%%

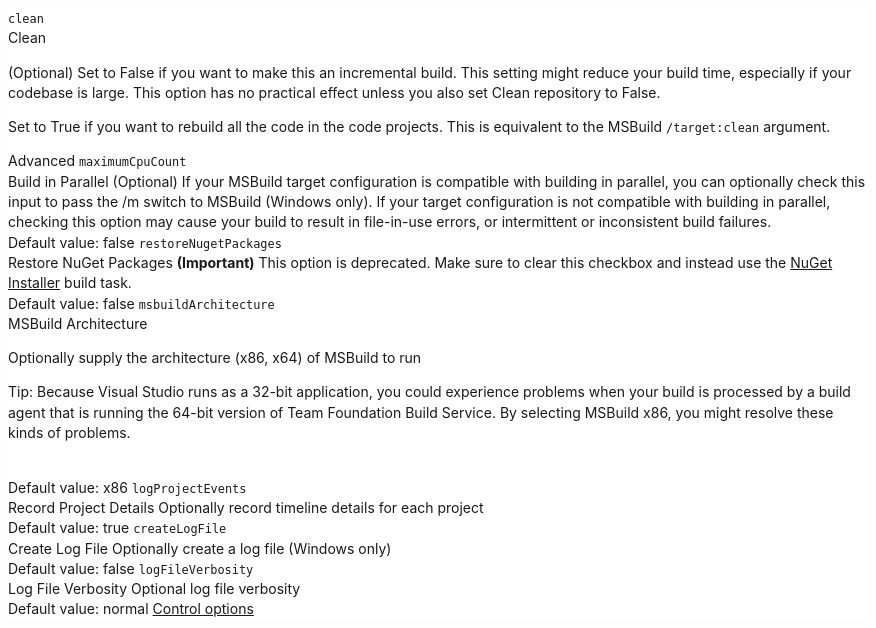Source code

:    <tr>
      <td><code>clean</code><br/>Clean</td>
      <td>
         <p>(Optional) Set to False if you want to make this an incremental build. This setting might reduce your build time, especially if your codebase is large. This option has no practical effect unless you also set Clean repository to False.</p>
         <p>Set to True if you want to rebuild all the code in the code projects. This is equivalent to the MSBuild <code>/target:clean</code> argument.</p>
      </td>
   </tr>
   <tr>
      <th style="text-align: center" colspan="2">Advanced</th>
   </tr>
   <tr>
      <td><code>maximumCpuCount</code><br/>Build in Parallel</td>
      <td>(Optional) If your MSBuild target configuration is compatible with building in parallel, you can optionally check this input to pass the /m switch to MSBuild (Windows only). If your target configuration is not compatible with building in parallel, checking this option may cause your build to result in file-in-use errors, or intermittent or inconsistent build failures. <br/>Default value: false</td>
   </tr>
   <tr>
      <td><code>restoreNugetPackages</code><br/>Restore NuGet Packages</td>
      <td><strong>(Important)</strong> This option is deprecated. Make sure to clear this checkbox and instead use the <a href="~/pipelines/tasks/package/nuget.md" data-raw-source="[NuGet Installer](../package/nuget.md)">NuGet Installer</a> build task. <br/>Default value: false</td>
   </tr>
   <tr>
      <td><code>msbuildArchitecture</code><br/>MSBuild Architecture</td>
      <td>
         <p>Optionally supply the architecture (x86, x64) of MSBuild to run</p>
         <p>Tip: Because Visual Studio runs as a 32-bit application, you could experience problems when your build is processed by a build agent that is running the 64-bit version of Team Foundation Build Service. By selecting MSBuild x86, you might resolve these kinds of problems.</p>
         <br/>Default value: x86
      </td>
   </tr>
   <tr>
      <td><code>logProjectEvents</code><br/>Record Project Details</td>
      <td>
         Optionally record timeline details for each project
         <br/>Default value: true
      </td>
   </tr>
   <tr>
      <td><code>createLogFile</code><br/>Create Log File</td>
      <td>
         Optionally create a log file (Windows only)
         <br/>Default value: false
      </td>
   </tr>
   <tr>
      <td><code>logFileVerbosity</code><br/>Log File Verbosity</td>
      <td>
         Optional log file verbosity
         <br/>Default value: normal
      </td>
   </tr>
   <tr>
      <th style="text-align: center" colspan="2"><a href="~/pipelines/process/tasks.md#controloptions" data-raw-source="[Control options](../../process/tasks.md#controloptions)">Control options</a></th>
   </tr>
</table>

%%

= Work task =
Set the listing down in full and exactly. Pictures within it should not appear in the copy.

= Solved exercise =
Source code

:    <tr>
      <td><code>clean</code><br/>Clean</td>
      <td>
         <p>(Optional) Set to False if you want to make this an incremental build. This setting might reduce your build time, especially if your codebase is large. This option has no practical effect unless you also set Clean repository to False.</p>
         <p>Set to True if you want to rebuild all the code in the code projects. This is equivalent to the MSBuild <code>/target:clean</code> argument.</p>
      </td>
   </tr>
   <tr>
      <th style="text-align: center" colspan="2">Advanced</th>
   </tr>
   <tr>
      <td><code>maximumCpuCount</code><br/>Build in Parallel</td>
      <td>(Optional) If your MSBuild target configuration is compatible with building in parallel, you can optionally check this input to pass the /m switch to MSBuild (Windows only). If your target configuration is not compatible with building in parallel, checking this option may cause your build to result in file-in-use errors, or intermittent or inconsistent build failures. <br/>Default value: false</td>
   </tr>
   <tr>
      <td><code>restoreNugetPackages</code><br/>Restore NuGet Packages</td>
      <td><strong>(Important)</strong> This option is deprecated. Make sure to clear this checkbox and instead use the <a href="~/pipelines/tasks/package/nuget.md" data-raw-source="[NuGet Installer](../package/nuget.md)">NuGet Installer</a> build task. <br/>Default value: false</td>
   </tr>
   <tr>
      <td><code>msbuildArchitecture</code><br/>MSBuild Architecture</td>
      <td>
         <p>Optionally supply the architecture (x86, x64) of MSBuild to run</p>
         <p>Tip: Because Visual Studio runs as a 32-bit application, you could experience problems when your build is processed by a build agent that is running the 64-bit version of Team Foundation Build Service. By selecting MSBuild x86, you might resolve these kinds of problems.</p>
         <br/>Default value: x86
      </td>
   </tr>
   <tr>
      <td><code>logProjectEvents</code><br/>Record Project Details</td>
      <td>
         Optionally record timeline details for each project
         <br/>Default value: true
      </td>
   </tr>
   <tr>
      <td><code>createLogFile</code><br/>Create Log File</td>
      <td>
         Optionally create a log file (Windows only)
         <br/>Default value: false
      </td>
   </tr>
   <tr>
      <td><code>logFileVerbosity</code><br/>Log File Verbosity</td>
      <td>
         Optional log file verbosity
         <br/>Default value: normal
      </td>
   </tr>
   <tr>
      <th style="text-align: center" colspan="2"><a href="~/pipelines/process/tasks.md#controloptions" data-raw-source="[Control options](../../process/tasks.md#controloptions)">Control options</a></th>
   </tr>
</table>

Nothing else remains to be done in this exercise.